Von Reinhard Schlieker

Diese Weisheit kommt seit einiger Zeit bereits unter die Räder, vor allem, wenn man volatile Werte ansieht, wie etwa Tesla – Angstgegner der Autoindustrie herkömmlichen Zuschnitts, solange es diese noch gibt. Tesla bot immer wieder Einstiegskurse, nur momentan eher nicht, es geht ziemlich regelmäßig bergauf; denn die jüngst etwas in sich zusammensackenden Börsenindizes berührten den reichen Elektro-Onkel aus Amerika nicht. Im Gegenteil: Je mehr sich deutsche Platzhirsche etwa hinter dem manchmal irrlichternden Batteriepionier einsortieren und versprechen, zu überholen ohne einzuholen, desto wahrer wird offenbar der Kurs des Elon Musk und der Börsenkurs seiner Aktiengesellschaft. Manche Skeptiker wechseln wieder auf die Käuferseite.

Man sollte natürlich nicht schwarzmalen, und so ein Konzern wie VW zum Beispiel hat schon einiges überstanden. Solcherart gestählt, dass auch die Mischung aus Staatseinfluss, lauten Gewerkschaften und mitunter mysteriös wirkenden Familieneigentümern den Laden nicht hat wanken noch weichen lassen. Außerdem geht es gerade mal wieder leicht bergauf bei rund um die 200 Euro für die Vorzugsaktie. Da gab es ja schon Einbrüche mit dem Gesamtmarkt auf deutlich unter hundert, im März 2020, ein echtes Traum(a)datum für Anleger, je nach Sichtweise. Aber es fällt nun doch sehr auf, dass den Sommer über bis zu dreißig Prozent Kursverlust zusammenkamen, ohne dass VW provozierende oder gar beunruhigende Nachrichten zu verkünden gehabt hätte.

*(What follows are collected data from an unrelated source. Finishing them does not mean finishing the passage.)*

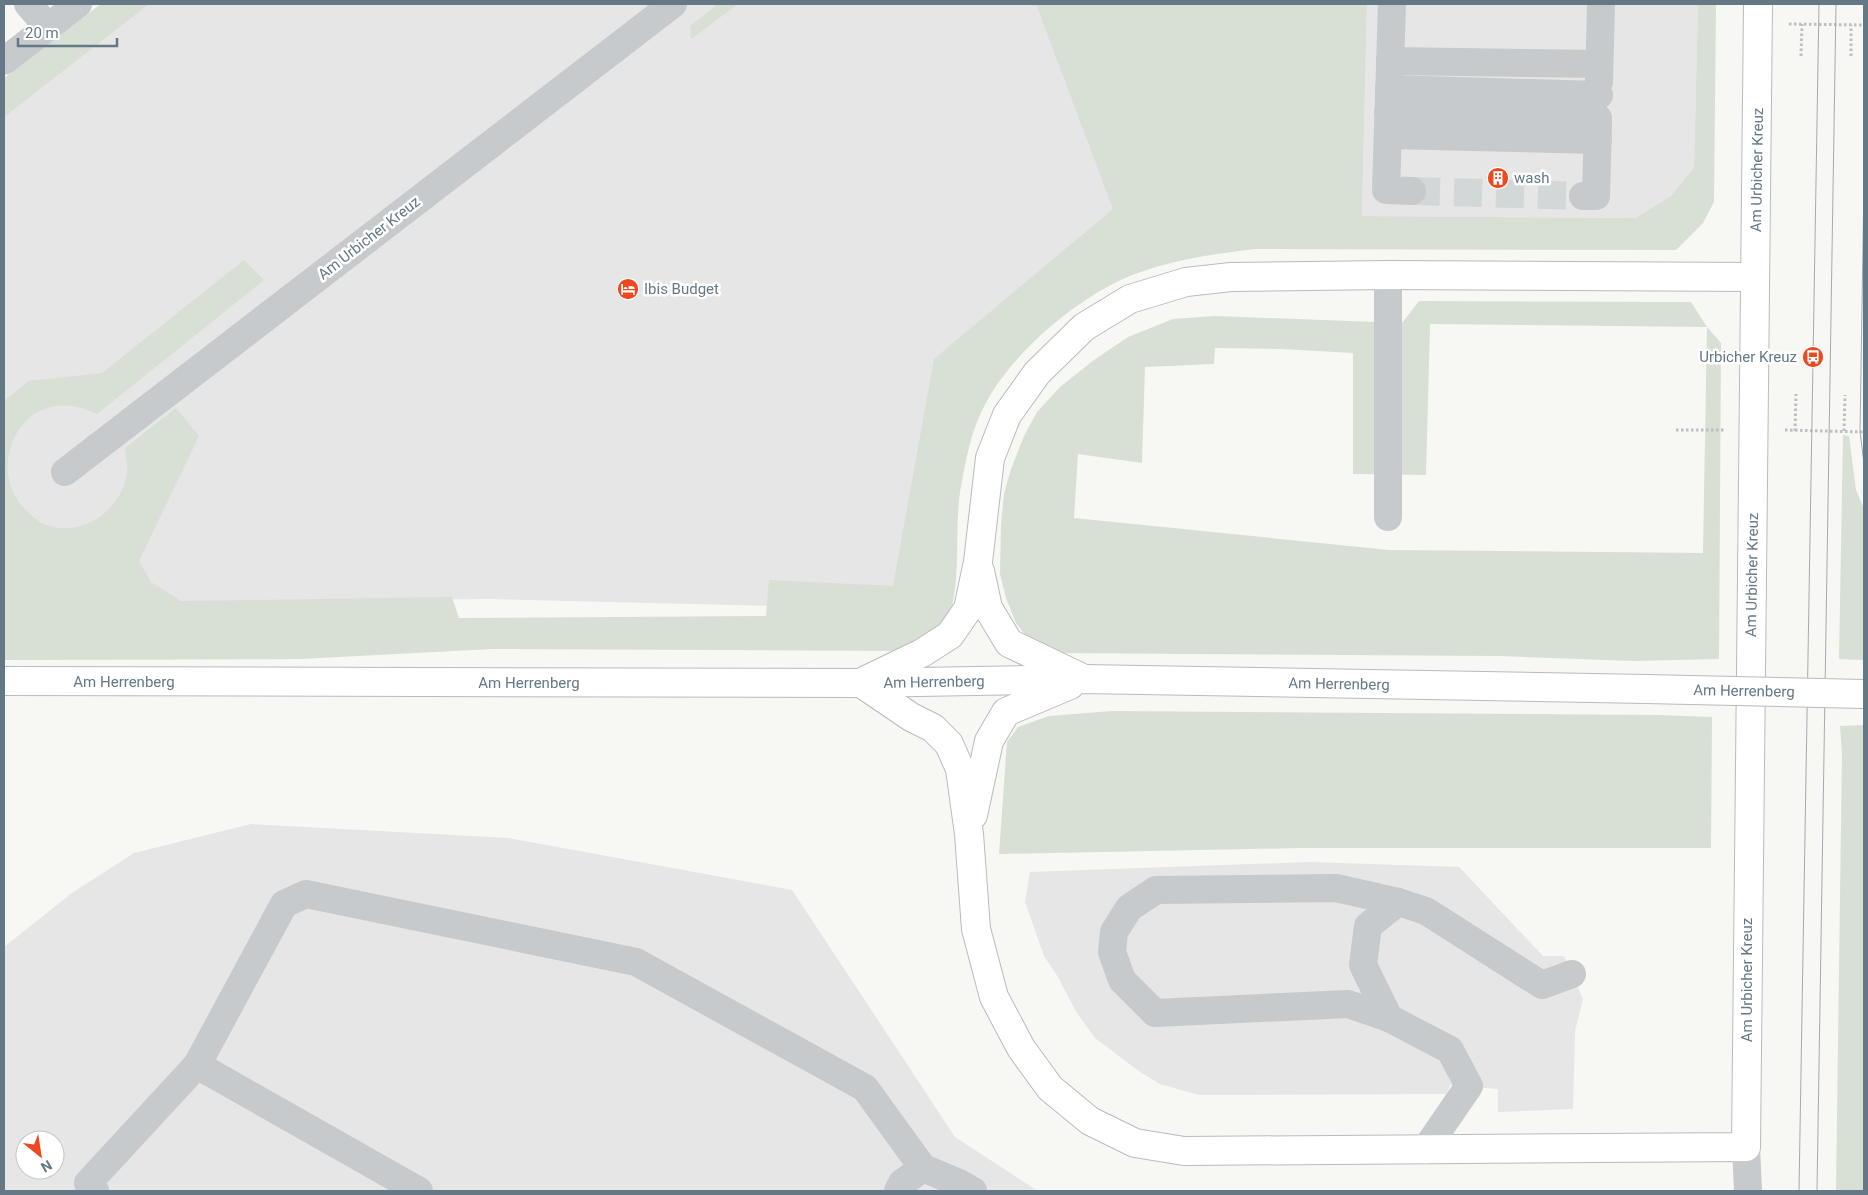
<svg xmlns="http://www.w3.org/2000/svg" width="1868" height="1195" font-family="Roboto,sans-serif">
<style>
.built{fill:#e5e6e5;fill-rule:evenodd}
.green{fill:#d8dfd4;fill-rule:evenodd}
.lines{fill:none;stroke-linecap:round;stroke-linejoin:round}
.minor-tunnel{stroke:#d2d7d8;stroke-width:28;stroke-dasharray:28 14;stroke-linecap:butt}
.major-casing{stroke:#b7bcbf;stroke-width:30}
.path{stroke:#bdc0c2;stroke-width:3;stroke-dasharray:2.5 2.5;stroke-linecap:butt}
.minor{stroke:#c6cacd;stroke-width:28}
.major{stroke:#fff;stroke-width:28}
.tram{stroke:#a4abb0;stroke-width:1}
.major-bridge-casing{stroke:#b7bcbf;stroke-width:30;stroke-linecap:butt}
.major-bridge{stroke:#fff;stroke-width:28}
.labels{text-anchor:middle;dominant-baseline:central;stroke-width:5;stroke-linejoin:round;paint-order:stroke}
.street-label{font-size:15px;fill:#647886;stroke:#fff}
.poi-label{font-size:15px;fill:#647886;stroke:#fff;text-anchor:start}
</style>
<rect width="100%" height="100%" fill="#f7f7f4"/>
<!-- built -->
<g class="built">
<polygon points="134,4 1071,4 1147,223 961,374 902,609 491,599 4,604 4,104"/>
<polygon points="1367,4 1698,4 1694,167 1671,196 1635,218 1362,216"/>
<path d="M251,824L508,838L792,890L955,1137L1038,1191H4V947L72,893L134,853ZM25,1140H55V1170H25Z"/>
<polygon points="1309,862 1459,867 1543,956 1564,956 1583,999 1575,1031 1573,1109 1498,1112 1498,1089 1450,1085 1447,1094 1199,1095 1160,1084 1140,1072 1095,1038 1075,1010 1058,977 1044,956 1025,902 1030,872"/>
</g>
<!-- green -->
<g class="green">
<polygon points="101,4 149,4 4,117 4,78"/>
<polygon points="718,4 738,4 691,39 690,26"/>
<path d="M1036,4H1367L1362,216L1635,218L1671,196L1694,167L1698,4H1716L1714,202L1703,223L1676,250L1255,249C1213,254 1170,260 1130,276C1074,299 1004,359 980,415C969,439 965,465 960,492C955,528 960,565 953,601C952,607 952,614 949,620C941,637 915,643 899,651L492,649L300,659L4,660V401L29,381L102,373L244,260L264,280L97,414C75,403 49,401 29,418C0,445 0,490 31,515C35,518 39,522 44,524C80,539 121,512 127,474C128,466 126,456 125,448L176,408L199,436L139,561L151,582L181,601L452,597L459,618L766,616L769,580L893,586L934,359L1113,209Z"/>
<path d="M1419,301L1691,302L1707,327L1721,343L1719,659L1632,661L1500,656L1057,653L1032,644L1016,623L1006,598L1000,574L1001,524L1004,494L1011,469L1024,436L1037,412L1060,387L1094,360L1128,337L1173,319L1215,316L1402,323ZM1430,324L1707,327L1703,553L1389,550L1074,518L1078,454L1142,463L1145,367L1214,364L1215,348L1281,349L1353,353V474L1426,475Z"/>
<polygon points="1843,435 1849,436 1856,490 1864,509 1864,660 1839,659"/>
<polygon points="1112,711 1659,715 1712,717 1711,848 1302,848 999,854 1007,742 1018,727 1049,716"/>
<polygon points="1864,725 1864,1191 1836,1191 1842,753 1840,726"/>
</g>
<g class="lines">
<!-- minor-tunnel -->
<polyline class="minor-tunnel" points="1412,191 1583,196"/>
<!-- major casing -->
<g class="major-casing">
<g id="major">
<polyline points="980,571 988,608 1009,643 1080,677"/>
<polyline points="866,680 922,653 950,635 968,609 978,562 990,458 1007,415 1037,373 1084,327 1130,299 1186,282 1231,277 1388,275 1755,277"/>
<polyline points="4,681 861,683 1083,679 1646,689"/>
<polyline points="861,683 911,717 933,728 949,744 960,769 969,834 976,929 994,997 1021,1048 1050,1088 1090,1121 1135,1143 1184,1151 1746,1147 1758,4"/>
<polyline points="973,815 989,741 1006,712 1070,685"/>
</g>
</g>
<!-- path -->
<g class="path">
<polyline points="1789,24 1864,25"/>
<polyline points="1801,56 1802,24"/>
<polyline points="1851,56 1851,25"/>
<polyline points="1676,430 1724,430"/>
<polyline points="1785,430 1864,432"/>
<polyline points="1795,431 1796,394"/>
<polyline points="1844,431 1845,395"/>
</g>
<!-- minor -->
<g class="minor">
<polyline points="28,4 48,27"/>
<polyline points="1392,4 1386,190 1412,191"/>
<polyline points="4,61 78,4"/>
<polyline points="1390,61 1599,64"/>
<polyline points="1599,82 1601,4"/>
<polyline points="1389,89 1599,95"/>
<polyline points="1388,112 1598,118"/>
<polyline points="1388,135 1598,140"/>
<polyline points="1583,196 1596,196 1598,123"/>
<polyline points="1388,275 1388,517"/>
<polyline points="65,472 673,4"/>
<polyline points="1389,1018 1348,1004 1155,1013 1122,980 1112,952 1114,932 1129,908 1156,890 1336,888 1398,902"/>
<polyline points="197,1065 419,1191"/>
<polyline points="1746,1147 1748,1191"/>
<polyline points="1425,1150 1469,1086 1450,1050 1389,1018 1363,965 1368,926 1398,902 1426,911 1542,985 1572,974"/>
<polyline points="95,1191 88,1183 197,1065 284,904 306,894 636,962 865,1088 923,1168"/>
<polyline points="898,1191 902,1183 923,1168 959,1183 973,1191"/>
</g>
<!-- major -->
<use href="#major" class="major"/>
<!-- tram -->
<g class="tram">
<polyline points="1864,182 1860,432 1864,463"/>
<polyline points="1799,1191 1819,4"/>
<polyline points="1817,1191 1836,4"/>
</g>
<!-- major-bridge casing -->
<g class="major-bridge-casing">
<polyline id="major-bridge" points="1646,689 1864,694"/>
</g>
<!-- major-bridge -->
<use href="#major-bridge" class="major-bridge"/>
</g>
<!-- icons -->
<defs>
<g id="building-disc" transform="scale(1.125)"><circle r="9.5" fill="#ed481e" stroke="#fff"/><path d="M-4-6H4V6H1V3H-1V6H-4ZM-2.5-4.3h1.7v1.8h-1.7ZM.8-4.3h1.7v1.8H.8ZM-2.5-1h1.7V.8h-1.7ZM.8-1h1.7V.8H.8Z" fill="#fff"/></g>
<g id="hotel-disc" transform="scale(1.125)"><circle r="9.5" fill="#ed481e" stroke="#fff"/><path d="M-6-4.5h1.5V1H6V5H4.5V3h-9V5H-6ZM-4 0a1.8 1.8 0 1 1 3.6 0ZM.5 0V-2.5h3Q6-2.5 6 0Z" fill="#fff"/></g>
<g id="bus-disc" transform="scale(1.125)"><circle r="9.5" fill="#ed481e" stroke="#fff"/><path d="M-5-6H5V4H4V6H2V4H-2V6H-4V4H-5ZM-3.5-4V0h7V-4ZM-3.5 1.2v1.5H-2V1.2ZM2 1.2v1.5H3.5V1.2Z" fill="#fff"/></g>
</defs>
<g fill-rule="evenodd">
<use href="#building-disc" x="1498" y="178"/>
<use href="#hotel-disc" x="628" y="289"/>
<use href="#bus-disc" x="1813" y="357"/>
</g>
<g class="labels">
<!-- street labels -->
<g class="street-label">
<text transform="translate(1757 170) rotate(-89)">Am Urbicher Kreuz</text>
<text transform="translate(369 238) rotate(-38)">Am Urbicher Kreuz</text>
<text transform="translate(1752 575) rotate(-89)">Am Urbicher Kreuz</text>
<text x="124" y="682">Am Herrenberg</text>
<text transform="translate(934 682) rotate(-1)">Am Herrenberg</text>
<text x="529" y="683">Am Herrenberg</text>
<text transform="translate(1339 684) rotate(1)">Am Herrenberg</text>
<text transform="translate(1744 691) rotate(1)">Am Herrenberg</text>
<text transform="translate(1747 980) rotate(-90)">Am Urbicher Kreuz</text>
</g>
<!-- poi labels -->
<g class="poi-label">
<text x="1514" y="178">wash</text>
<text x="644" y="289">Ibis Budget</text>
<text x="1797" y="357" text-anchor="end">Urbicher Kreuz</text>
</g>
</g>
<!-- border -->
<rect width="1868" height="1195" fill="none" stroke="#647886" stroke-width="10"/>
<!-- north arrow -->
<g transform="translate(40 1155) rotate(150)"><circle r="24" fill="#ffffff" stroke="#c1c9cf"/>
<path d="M0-4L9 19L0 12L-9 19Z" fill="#ed481e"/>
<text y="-8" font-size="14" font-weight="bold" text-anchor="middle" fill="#647886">N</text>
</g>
<!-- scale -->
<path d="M18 38v8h99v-8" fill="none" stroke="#647886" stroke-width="2.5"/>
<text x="25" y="38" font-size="15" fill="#647886" stroke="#ffffff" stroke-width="4" paint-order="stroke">20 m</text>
</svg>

Spiegelt man hingegen die Tesla-Entwicklung, dann zeigen sich umgekehrte Korrelationen – eine Kausalität wird man nie nachweisen können, aber das begünstigt doch des Börsianers liebstes Hobby: das Spekulieren auf zumindest einigermaßen festem Grund und Boden. Tesla jedenfalls meldet Verkaufsrekorde. Und die Einnahmen des eigenwilligen Konzerns stammen nicht mehr (nur) aus dem Verkauf von CO2-Zertifikaten, die das Unternehmen ja kaum braucht - ein hübscher Gewinn bleibt davon gleichwohl. Aber die nun kurz vor der Inbetriebnahme stehende „Gigafactory“ plus späterem eigenen Batteriewerk wirft ihre Schatten voraus. Die einzige Produktionsstätte von Tesla in Europa, die in Grünheide im Brandenburgischen immerhin 12.000 Leute beschäftigen soll, und auf den Ausstoß von rund 500.000 Exemplaren des „Model Y“ ausgelegt sein wird, bleibt eine Art Stachel im Fleisch der deutschen Traditionshersteller. Das umso mehr, als Tesla Milliarden an Fördergeldern einstreichen kann. Man rechnet gern scharf im Hause Musk, aber so hatte man eigentlich nicht gewettet in Wolfsburg.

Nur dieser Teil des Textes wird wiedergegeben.